De todas esas me interesan la de Hernán Ronsino, Félix Bruzzone, mucho, Samanta Schweblin y Fernanda García Lao.

–Las editoriales independientes vienen forzando un cambio de circuito…

–Creo que habría que semiotizar todo esto y ver qué pasa con las editoriales chicas que obligan a un cambio de look. Como que tunean la nueva literatura argentina. Digo esto sin dejar de pensar que también estamos muy prisioneros de la pavada, pero eso me parece que sucede porque no hay crítica. Los suplementos le dan más manija a autores que son afines al mismo o por relaciones internas, camarilla o lo que fuera. En este momento no puedo decir que haya un pensamiento crítico en la literatura argentina o que haya polémica. Que haya discusión acerca de lo que se está escribiendo y de lo que no se está escribiendo.

–¿Por qué creés que se sucede esa ausencia de crítica?

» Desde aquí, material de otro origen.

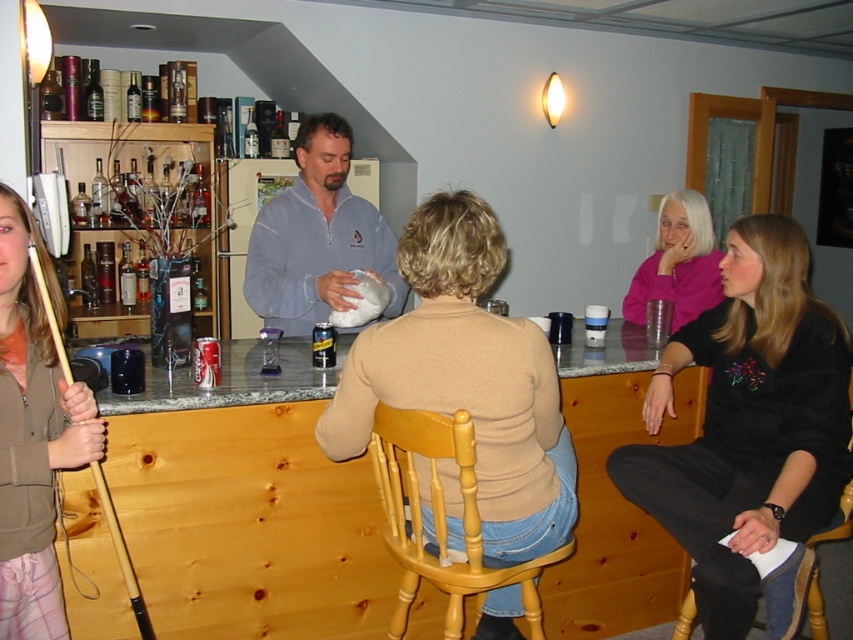
Between point (750, 305) and point (547, 420), which one is positioned in front?

Point (547, 420)

Who is positioned more to the left, black velvet sweater at upper right or beige sweater at center?

From the viewer's perspective, beige sweater at center appears more on the left side.

In the scene shown: Who is more forward, (761,241) or (527,557)?

Positioned in front is point (527,557).

Identify the location of black velvet sweater at upper right. (747, 422).

Consider the image. Is matte blue sweater at center above pink matte sweater at upper right?

Indeed, matte blue sweater at center is positioned over pink matte sweater at upper right.

Which is below, matte blue sweater at center or pink matte sweater at upper right?

Positioned lower is pink matte sweater at upper right.

Find the location of a particular element. The width and height of the screenshot is (853, 640). matte blue sweater at center is located at coordinates (317, 237).

What are the coordinates of `matte blue sweater at center` in the screenshot? It's located at (317, 237).

Who is positioned more to the right, brown plaid pajama pants at lower left or pink matte sweater at upper right?

pink matte sweater at upper right is more to the right.

Is point (15, 378) closer to viewer compared to point (706, 256)?

Yes, it is.

Is point (85, 410) positioned behind point (640, 314)?

That is False.

Locate an element on the screen. This screenshot has height=640, width=853. brown plaid pajama pants at lower left is located at coordinates (33, 433).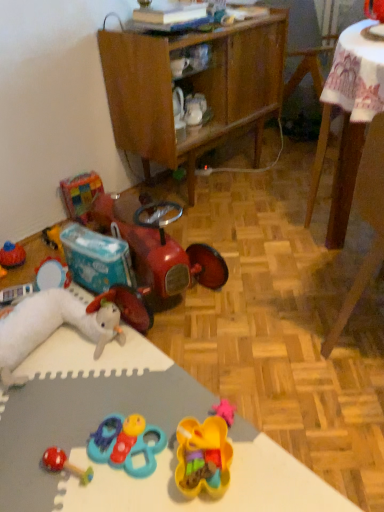
Where is `vacant space that's between translucent plastic container at center, the fifth toy viewed from the left, and white plush rabbit at lower left, arranged as the sixth toy when viewed from the right`? vacant space that's between translucent plastic container at center, the fifth toy viewed from the left, and white plush rabbit at lower left, arranged as the sixth toy when viewed from the right is located at coordinates (119, 395).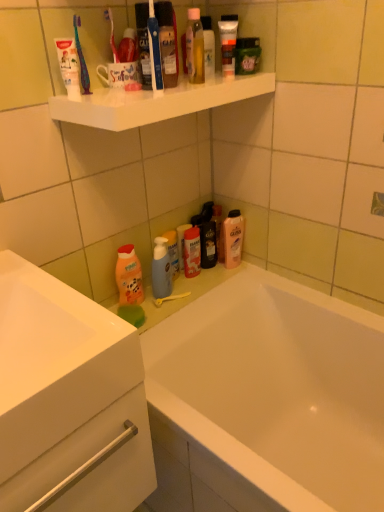
Question: Is orange matte bottle at lower left a part of translucent plastic pump bottle at lower center, the 1th toiletry from the bottom?

Choices:
 (A) yes
 (B) no

Answer: (B)

Question: Considering the relative sizes of translucent plastic pump bottle at lower center, placed as the second toiletry when sorted from back to front, and orange matte bottle at lower left in the image provided, is translucent plastic pump bottle at lower center, placed as the second toiletry when sorted from back to front, taller than orange matte bottle at lower left?

Choices:
 (A) yes
 (B) no

Answer: (B)

Question: From the image's perspective, would you say translucent plastic pump bottle at lower center, the fourth toiletry when ordered from right to left, is shown under orange matte bottle at lower left?

Choices:
 (A) yes
 (B) no

Answer: (B)

Question: Does translucent plastic pump bottle at lower center, the 1th toiletry from the bottom, lie behind orange matte bottle at lower left?

Choices:
 (A) yes
 (B) no

Answer: (A)

Question: Does translucent plastic pump bottle at lower center, placed as the second toiletry when sorted from back to front, have a lesser width compared to orange matte bottle at lower left?

Choices:
 (A) yes
 (B) no

Answer: (A)

Question: Would you say matte plastic tube at upper center, arranged as the third toiletry when viewed from the left, is to the left or to the right of white glossy bathtub at lower center in the picture?

Choices:
 (A) right
 (B) left

Answer: (B)

Question: Is matte plastic tube at upper center, which is the third toiletry from bottom to top, wider or thinner than white glossy bathtub at lower center?

Choices:
 (A) thin
 (B) wide

Answer: (A)

Question: Based on their sizes in the image, would you say matte plastic tube at upper center, positioned as the 4th toiletry in back-to-front order, is bigger or smaller than white glossy bathtub at lower center?

Choices:
 (A) big
 (B) small

Answer: (B)

Question: In the image, is matte plastic tube at upper center, which appears as the first toiletry when viewed from the front, positioned in front of or behind white glossy bathtub at lower center?

Choices:
 (A) behind
 (B) front

Answer: (A)

Question: From the image's perspective, is white glossy shelf at upper center located above or below white matte toothpaste at upper left?

Choices:
 (A) above
 (B) below

Answer: (B)

Question: Is point (150, 115) closer or farther from the camera than point (79, 67)?

Choices:
 (A) closer
 (B) farther

Answer: (A)

Question: Looking at the image, does white glossy shelf at upper center seem bigger or smaller compared to white matte toothpaste at upper left?

Choices:
 (A) small
 (B) big

Answer: (B)

Question: From a real-world perspective, relative to white matte toothpaste at upper left, is white glossy shelf at upper center vertically above or below?

Choices:
 (A) below
 (B) above

Answer: (A)

Question: Considering their positions, is translucent plastic pump bottle at lower center, the fourth toiletry when ordered from right to left, located in front of or behind matte plastic tube at upper center, positioned as the 4th toiletry in back-to-front order?

Choices:
 (A) behind
 (B) front

Answer: (A)

Question: Considering the positions of translucent plastic pump bottle at lower center, the 1th toiletry viewed from the left, and matte plastic tube at upper center, arranged as the third toiletry when viewed from the left, in the image, is translucent plastic pump bottle at lower center, the 1th toiletry viewed from the left, taller or shorter than matte plastic tube at upper center, arranged as the third toiletry when viewed from the left,?

Choices:
 (A) short
 (B) tall

Answer: (B)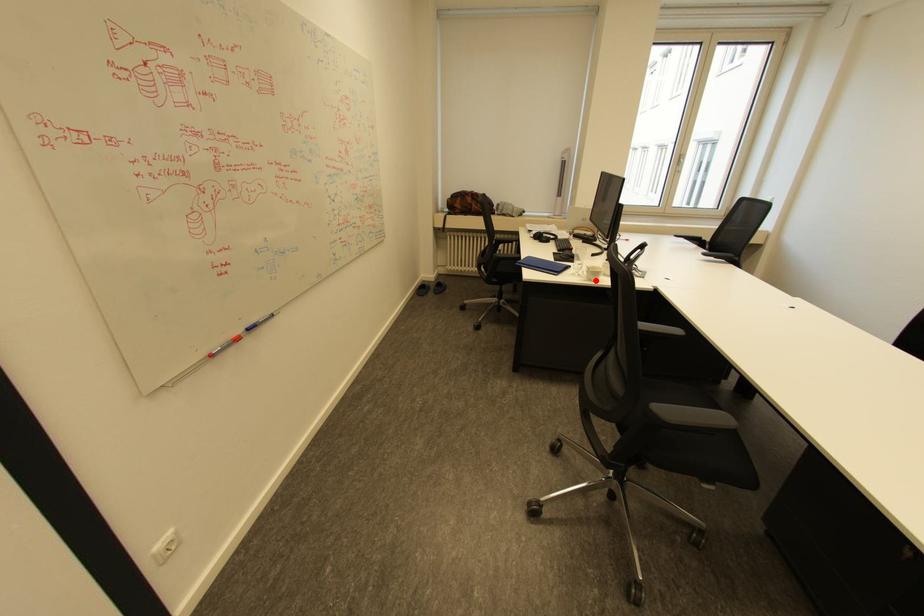
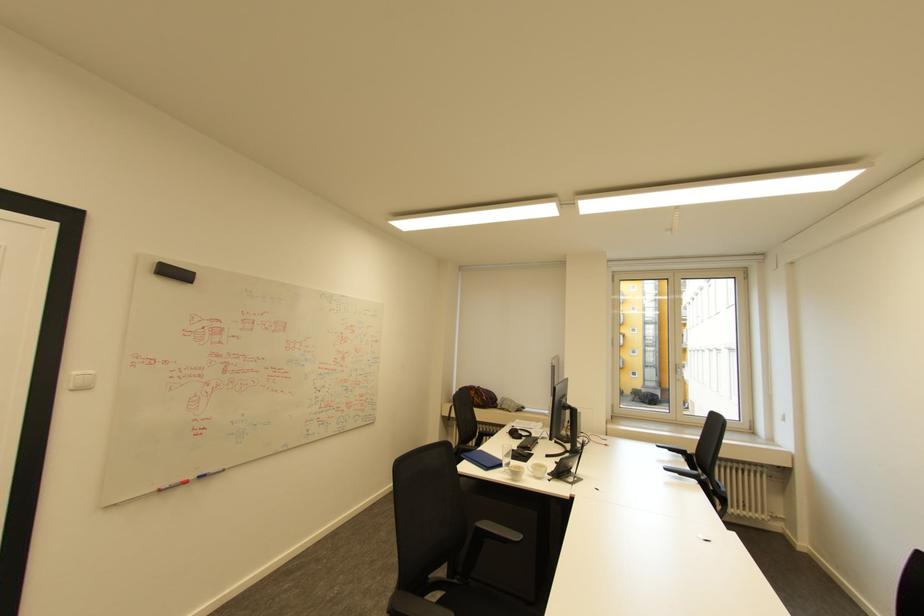
Question: I am providing you with two images of the same scene from different viewpoints. A red point is marked on the first image. At the location where the point appears in image 1, is it still visible in image 2?

Choices:
 (A) Yes
 (B) No

Answer: (A)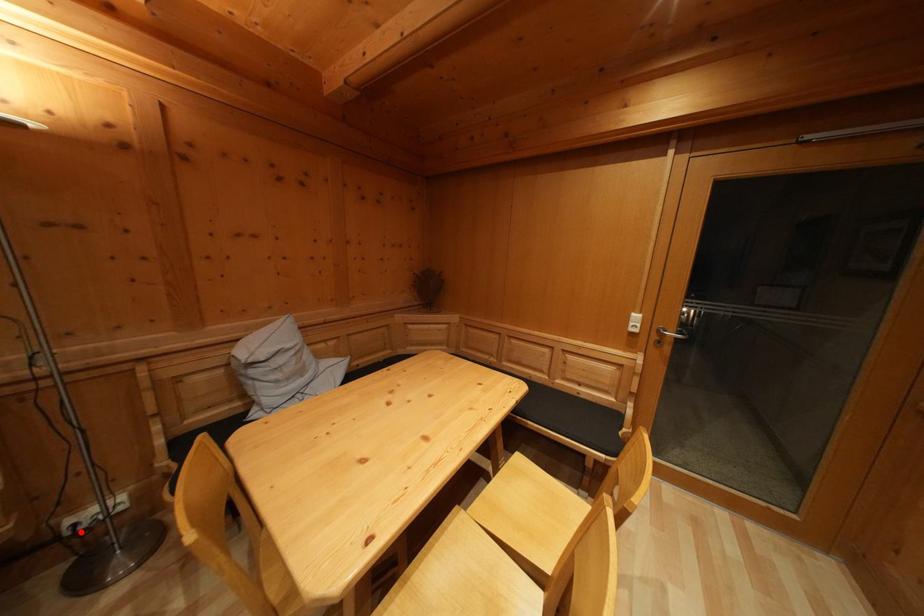
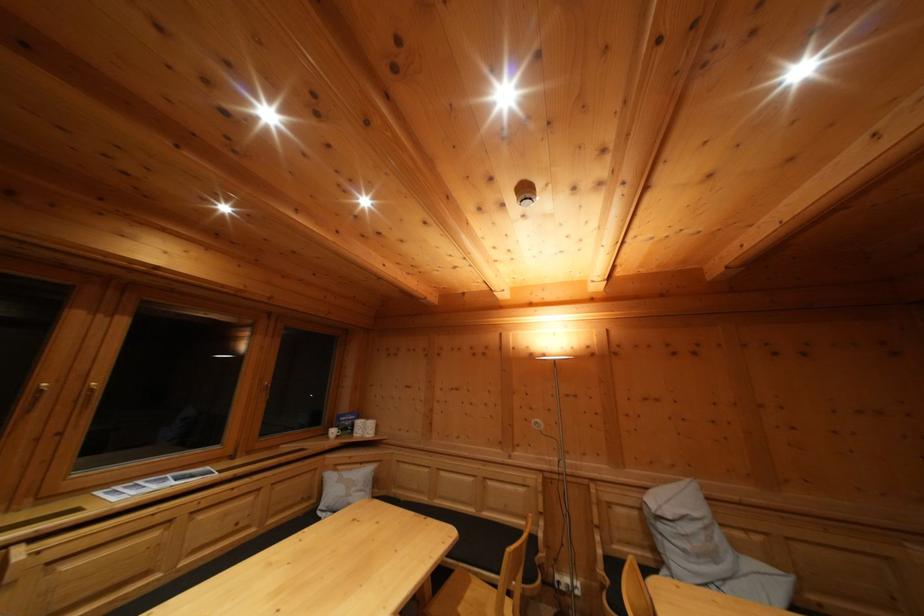
The point at the highlighted location is marked in the first image. Where is the corresponding point in the second image?

(565, 590)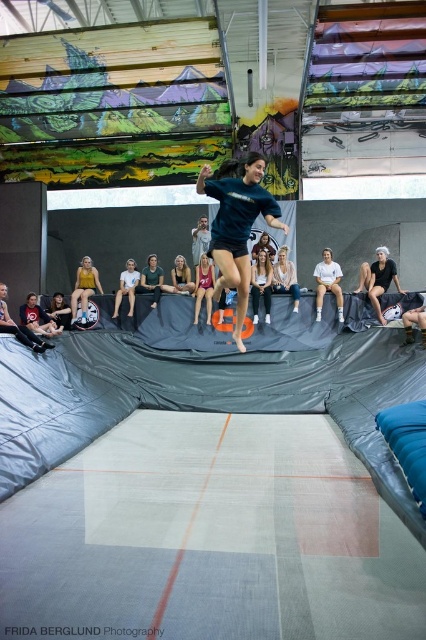
In the scene shown: Can you confirm if light blue fabric at center is positioned above light brown hair at center?

Incorrect, light blue fabric at center is not positioned above light brown hair at center.

Who is more forward, [129,284] or [173,280]?

Point [129,284]

Locate an element on the screen. light blue fabric at center is located at coordinates (126, 288).

Which is below, matte blue shirt at center or matte pink swimsuit at center?

Positioned lower is matte pink swimsuit at center.

Who is more forward, (239,285) or (207,288)?

Point (239,285)

Where is `matte blue shirt at center`? The width and height of the screenshot is (426, 640). matte blue shirt at center is located at coordinates (236, 224).

Is point (201, 292) positioned in front of point (281, 273)?

Yes, point (201, 292) is in front of point (281, 273).

Can you confirm if matte pink swimsuit at center is positioned to the left of light brown hair at upper center?

Yes, matte pink swimsuit at center is to the left of light brown hair at upper center.

Where is `matte pink swimsuit at center`? matte pink swimsuit at center is located at coordinates (204, 285).

This screenshot has width=426, height=640. I want to click on matte pink swimsuit at center, so click(204, 285).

–Resistir en el campo nuestro es trabajar en el terreno del lenguaje. Entrar a hurgar. Darse cuenta que estamos en un momento de crisis de representación muy fuerte. No te representa ninguno de los políticos que está en el Congreso. Derrida, que no esquiva el bulto de lo político, en un reportaje decía que los políticos tendrían que hacer autoanálisis. Anda a pedirle a cualquiera de estos hijos de puta que haga autoanálisis. No saben leer, no saben escribir, no saben hablar. Los ves y son un papelón. Esos no me representan. Los medios no me representan. Cuando leo literatura digo: está bien, hemos avanzado de Stendhal y Flaubert hasta acá. No podemos pedir que la novela sea un espejo en movimiento como decía Stendhal ni podemos pretender, aunque tal vez estamos más cerca, de Flaubert y esa cosa de Madame Bouvary soy yo. Esa cosa de me confundo con mi personaje o yo soy el cuerpo de mi texto. Ahí te preguntás también qué literatura te representa.

–Parece difícil salirse de los siglos pasados…

–Se publica mucho y se escribe mucho, pero eso no quiere decir que se escriba bien. Hay que ver que irrupción o que incidencia tienen en la realidad. Se supone que uno escribe cuando está insatisfecho y disconforme. Nadie escribe desde un estado de felicidad. Se escribe para incomodar, para aullar y por el placer de contar una historia. Como decía Salinger: la historia que te voy a contar te va a encender todas las estrellas. Uno escribe para eso, pero también tiene que producir otra cosa. Me resisto a los libros que tienen una escritura normalizada, domesticada. Para eso me quedo en el siglo xix y la paso bomba. Todos los años me leo un Dostoievski. Debo estar con Los hermanos Karamazov por cuarta o quinta vez en mi vida. Tiene un poder de cuestionamiento y de trabajo con la angustia, la desesperación, lo social y lo individual. Si el infierno es uno o el infierno son los otros.